■ **Stored dataset items**:
════

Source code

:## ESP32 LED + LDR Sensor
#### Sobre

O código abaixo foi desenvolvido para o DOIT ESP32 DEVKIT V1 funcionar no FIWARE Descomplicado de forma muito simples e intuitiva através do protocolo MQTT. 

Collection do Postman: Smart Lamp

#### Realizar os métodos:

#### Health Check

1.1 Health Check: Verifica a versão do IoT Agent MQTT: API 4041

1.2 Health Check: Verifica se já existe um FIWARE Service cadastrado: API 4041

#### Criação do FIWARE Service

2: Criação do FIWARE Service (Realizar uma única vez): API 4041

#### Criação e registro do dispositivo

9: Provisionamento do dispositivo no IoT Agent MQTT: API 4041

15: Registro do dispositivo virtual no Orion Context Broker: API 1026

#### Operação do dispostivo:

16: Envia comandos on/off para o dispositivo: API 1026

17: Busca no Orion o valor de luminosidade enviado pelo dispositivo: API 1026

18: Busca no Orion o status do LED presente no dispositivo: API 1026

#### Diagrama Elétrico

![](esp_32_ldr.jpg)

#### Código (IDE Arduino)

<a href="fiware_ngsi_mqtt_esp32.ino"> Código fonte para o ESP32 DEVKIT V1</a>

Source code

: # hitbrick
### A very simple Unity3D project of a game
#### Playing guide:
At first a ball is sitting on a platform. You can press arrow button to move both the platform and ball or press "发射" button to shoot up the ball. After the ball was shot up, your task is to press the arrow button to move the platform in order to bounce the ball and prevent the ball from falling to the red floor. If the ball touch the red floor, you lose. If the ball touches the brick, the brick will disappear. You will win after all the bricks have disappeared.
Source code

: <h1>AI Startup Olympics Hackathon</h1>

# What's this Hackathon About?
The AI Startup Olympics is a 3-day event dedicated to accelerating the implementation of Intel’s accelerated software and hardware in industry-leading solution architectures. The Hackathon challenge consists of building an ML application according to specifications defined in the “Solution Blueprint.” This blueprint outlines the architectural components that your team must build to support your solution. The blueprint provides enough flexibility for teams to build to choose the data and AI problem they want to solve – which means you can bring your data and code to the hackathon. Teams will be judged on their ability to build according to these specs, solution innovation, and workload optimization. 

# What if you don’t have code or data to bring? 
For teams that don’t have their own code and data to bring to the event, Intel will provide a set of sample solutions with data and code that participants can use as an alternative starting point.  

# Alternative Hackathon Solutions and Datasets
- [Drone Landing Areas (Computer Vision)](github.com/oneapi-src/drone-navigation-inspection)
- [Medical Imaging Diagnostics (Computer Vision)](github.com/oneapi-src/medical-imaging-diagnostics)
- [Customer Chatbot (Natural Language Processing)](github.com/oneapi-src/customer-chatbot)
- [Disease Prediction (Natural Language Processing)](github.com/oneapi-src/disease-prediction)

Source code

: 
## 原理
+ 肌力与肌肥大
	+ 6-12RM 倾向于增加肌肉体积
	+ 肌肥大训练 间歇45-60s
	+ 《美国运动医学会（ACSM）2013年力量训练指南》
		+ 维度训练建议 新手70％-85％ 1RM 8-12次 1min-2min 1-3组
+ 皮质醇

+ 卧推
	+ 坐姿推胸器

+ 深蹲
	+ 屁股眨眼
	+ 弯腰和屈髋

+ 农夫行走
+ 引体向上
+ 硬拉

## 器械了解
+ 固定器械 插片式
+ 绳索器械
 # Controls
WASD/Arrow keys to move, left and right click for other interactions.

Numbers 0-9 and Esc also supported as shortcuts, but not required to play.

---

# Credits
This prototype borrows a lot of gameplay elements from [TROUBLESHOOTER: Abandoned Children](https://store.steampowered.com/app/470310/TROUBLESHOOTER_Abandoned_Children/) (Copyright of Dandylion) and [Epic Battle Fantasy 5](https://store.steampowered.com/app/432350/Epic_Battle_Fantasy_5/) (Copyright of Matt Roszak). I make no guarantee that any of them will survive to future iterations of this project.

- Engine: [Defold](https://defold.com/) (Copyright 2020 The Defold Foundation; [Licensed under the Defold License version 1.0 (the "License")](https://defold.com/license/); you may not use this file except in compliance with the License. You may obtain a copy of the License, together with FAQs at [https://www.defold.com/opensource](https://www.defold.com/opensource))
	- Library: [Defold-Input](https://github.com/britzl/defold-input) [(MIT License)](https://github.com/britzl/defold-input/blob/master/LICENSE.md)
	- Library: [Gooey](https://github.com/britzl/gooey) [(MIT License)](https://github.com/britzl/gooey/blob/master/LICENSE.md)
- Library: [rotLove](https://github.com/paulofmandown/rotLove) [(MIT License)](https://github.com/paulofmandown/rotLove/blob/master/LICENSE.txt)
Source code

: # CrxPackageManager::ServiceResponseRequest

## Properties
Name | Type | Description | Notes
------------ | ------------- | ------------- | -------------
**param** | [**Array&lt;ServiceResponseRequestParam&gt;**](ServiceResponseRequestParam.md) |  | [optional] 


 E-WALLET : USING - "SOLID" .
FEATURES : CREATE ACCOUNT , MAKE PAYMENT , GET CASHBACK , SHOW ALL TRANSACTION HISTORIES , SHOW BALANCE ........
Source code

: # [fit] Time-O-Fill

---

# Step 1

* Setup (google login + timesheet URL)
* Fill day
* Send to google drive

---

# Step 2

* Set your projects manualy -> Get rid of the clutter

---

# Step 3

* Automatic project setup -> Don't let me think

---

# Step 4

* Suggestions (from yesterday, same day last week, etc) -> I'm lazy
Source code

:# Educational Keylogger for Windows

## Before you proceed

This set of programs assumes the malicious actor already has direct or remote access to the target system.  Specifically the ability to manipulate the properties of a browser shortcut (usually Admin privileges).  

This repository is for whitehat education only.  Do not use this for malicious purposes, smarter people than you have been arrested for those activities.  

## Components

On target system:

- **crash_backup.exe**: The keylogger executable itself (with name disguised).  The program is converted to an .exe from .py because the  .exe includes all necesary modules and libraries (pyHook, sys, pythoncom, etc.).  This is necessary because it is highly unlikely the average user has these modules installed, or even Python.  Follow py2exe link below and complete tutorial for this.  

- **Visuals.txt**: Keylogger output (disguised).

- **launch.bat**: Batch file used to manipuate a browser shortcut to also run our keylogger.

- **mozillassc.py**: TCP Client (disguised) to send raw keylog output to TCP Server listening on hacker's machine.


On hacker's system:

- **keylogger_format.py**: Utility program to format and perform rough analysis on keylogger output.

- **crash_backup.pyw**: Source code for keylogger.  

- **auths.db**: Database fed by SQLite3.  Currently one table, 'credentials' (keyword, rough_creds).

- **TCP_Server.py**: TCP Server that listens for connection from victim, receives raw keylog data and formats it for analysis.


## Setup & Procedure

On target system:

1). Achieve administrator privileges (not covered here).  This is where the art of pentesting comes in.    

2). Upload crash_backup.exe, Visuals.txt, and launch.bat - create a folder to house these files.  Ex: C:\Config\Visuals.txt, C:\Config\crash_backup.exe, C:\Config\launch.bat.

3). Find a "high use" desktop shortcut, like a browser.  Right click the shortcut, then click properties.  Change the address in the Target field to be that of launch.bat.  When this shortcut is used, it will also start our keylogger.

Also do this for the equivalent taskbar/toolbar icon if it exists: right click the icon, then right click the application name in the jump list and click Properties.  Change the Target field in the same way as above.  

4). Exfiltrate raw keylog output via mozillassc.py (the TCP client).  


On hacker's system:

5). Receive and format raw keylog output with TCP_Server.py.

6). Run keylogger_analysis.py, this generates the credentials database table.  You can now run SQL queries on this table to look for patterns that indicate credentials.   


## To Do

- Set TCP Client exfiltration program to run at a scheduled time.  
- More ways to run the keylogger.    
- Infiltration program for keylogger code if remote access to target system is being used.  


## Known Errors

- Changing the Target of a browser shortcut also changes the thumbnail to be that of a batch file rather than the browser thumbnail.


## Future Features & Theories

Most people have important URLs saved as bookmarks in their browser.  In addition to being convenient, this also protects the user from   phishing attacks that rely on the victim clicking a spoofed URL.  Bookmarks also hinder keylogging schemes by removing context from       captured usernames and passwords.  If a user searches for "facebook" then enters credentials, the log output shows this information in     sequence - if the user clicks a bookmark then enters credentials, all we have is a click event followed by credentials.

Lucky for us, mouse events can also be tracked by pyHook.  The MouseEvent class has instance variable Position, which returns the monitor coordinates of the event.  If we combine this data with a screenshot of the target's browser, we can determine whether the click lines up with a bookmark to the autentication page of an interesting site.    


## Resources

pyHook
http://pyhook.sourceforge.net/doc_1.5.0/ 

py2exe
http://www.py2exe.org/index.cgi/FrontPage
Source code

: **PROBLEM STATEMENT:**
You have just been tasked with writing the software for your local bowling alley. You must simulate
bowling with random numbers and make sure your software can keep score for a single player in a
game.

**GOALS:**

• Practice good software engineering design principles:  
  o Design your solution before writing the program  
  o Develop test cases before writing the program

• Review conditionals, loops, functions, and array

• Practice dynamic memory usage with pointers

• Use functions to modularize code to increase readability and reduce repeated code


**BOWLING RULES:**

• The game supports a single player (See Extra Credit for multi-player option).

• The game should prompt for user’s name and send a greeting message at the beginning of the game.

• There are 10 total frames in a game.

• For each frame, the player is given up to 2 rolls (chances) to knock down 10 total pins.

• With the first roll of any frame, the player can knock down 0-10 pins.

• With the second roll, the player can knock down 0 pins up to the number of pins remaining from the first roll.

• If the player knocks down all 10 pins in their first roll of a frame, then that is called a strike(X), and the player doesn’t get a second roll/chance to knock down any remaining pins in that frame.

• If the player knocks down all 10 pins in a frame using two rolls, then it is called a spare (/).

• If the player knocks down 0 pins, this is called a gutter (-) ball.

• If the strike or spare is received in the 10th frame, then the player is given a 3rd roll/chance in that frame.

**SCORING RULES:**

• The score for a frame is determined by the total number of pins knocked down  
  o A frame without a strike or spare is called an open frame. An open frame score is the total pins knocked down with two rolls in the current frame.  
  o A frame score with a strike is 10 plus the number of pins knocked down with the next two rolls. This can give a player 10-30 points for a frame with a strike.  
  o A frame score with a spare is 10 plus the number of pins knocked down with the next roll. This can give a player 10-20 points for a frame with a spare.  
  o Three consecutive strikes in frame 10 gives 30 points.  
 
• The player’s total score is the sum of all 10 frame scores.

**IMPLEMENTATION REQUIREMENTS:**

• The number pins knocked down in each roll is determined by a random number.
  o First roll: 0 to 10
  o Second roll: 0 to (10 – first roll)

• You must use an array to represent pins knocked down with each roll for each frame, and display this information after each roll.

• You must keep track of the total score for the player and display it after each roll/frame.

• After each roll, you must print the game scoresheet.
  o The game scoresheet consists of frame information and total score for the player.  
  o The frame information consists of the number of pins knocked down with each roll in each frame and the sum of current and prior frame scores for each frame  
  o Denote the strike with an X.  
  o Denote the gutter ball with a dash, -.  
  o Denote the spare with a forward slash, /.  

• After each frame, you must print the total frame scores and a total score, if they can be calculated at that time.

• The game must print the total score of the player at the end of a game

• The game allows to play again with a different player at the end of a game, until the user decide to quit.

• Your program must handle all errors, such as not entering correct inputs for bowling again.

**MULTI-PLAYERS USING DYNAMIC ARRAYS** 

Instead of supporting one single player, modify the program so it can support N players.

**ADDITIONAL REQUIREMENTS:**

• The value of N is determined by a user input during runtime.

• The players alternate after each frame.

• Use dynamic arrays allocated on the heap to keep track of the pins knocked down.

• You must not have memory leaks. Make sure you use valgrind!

════

Take the lines above from the one containing "http://www.py2exe.org/index.cgi/FrontPage" down to the one containing "a spare (/).", and transcribe them exactly, both ends included.

■ **Task output**:
http://www.py2exe.org/index.cgi/FrontPage
Source code

: **PROBLEM STATEMENT:**
You have just been tasked with writing the software for your local bowling alley. You must simulate
bowling with random numbers and make sure your software can keep score for a single player in a
game.

**GOALS:**

• Practice good software engineering design principles:  
  o Design your solution before writing the program  
  o Develop test cases before writing the program

• Review conditionals, loops, functions, and array

• Practice dynamic memory usage with pointers

• Use functions to modularize code to increase readability and reduce repeated code


**BOWLING RULES:**

• The game supports a single player (See Extra Credit for multi-player option).

• The game should prompt for user’s name and send a greeting message at the beginning of the game.

• There are 10 total frames in a game.

• For each frame, the player is given up to 2 rolls (chances) to knock down 10 total pins.

• With the first roll of any frame, the player can knock down 0-10 pins.

• With the second roll, the player can knock down 0 pins up to the number of pins remaining from the first roll.

• If the player knocks down all 10 pins in their first roll of a frame, then that is called a strike(X), and the player doesn’t get a second roll/chance to knock down any remaining pins in that frame.

• If the player knocks down all 10 pins in a frame using two rolls, then it is called a spare (/).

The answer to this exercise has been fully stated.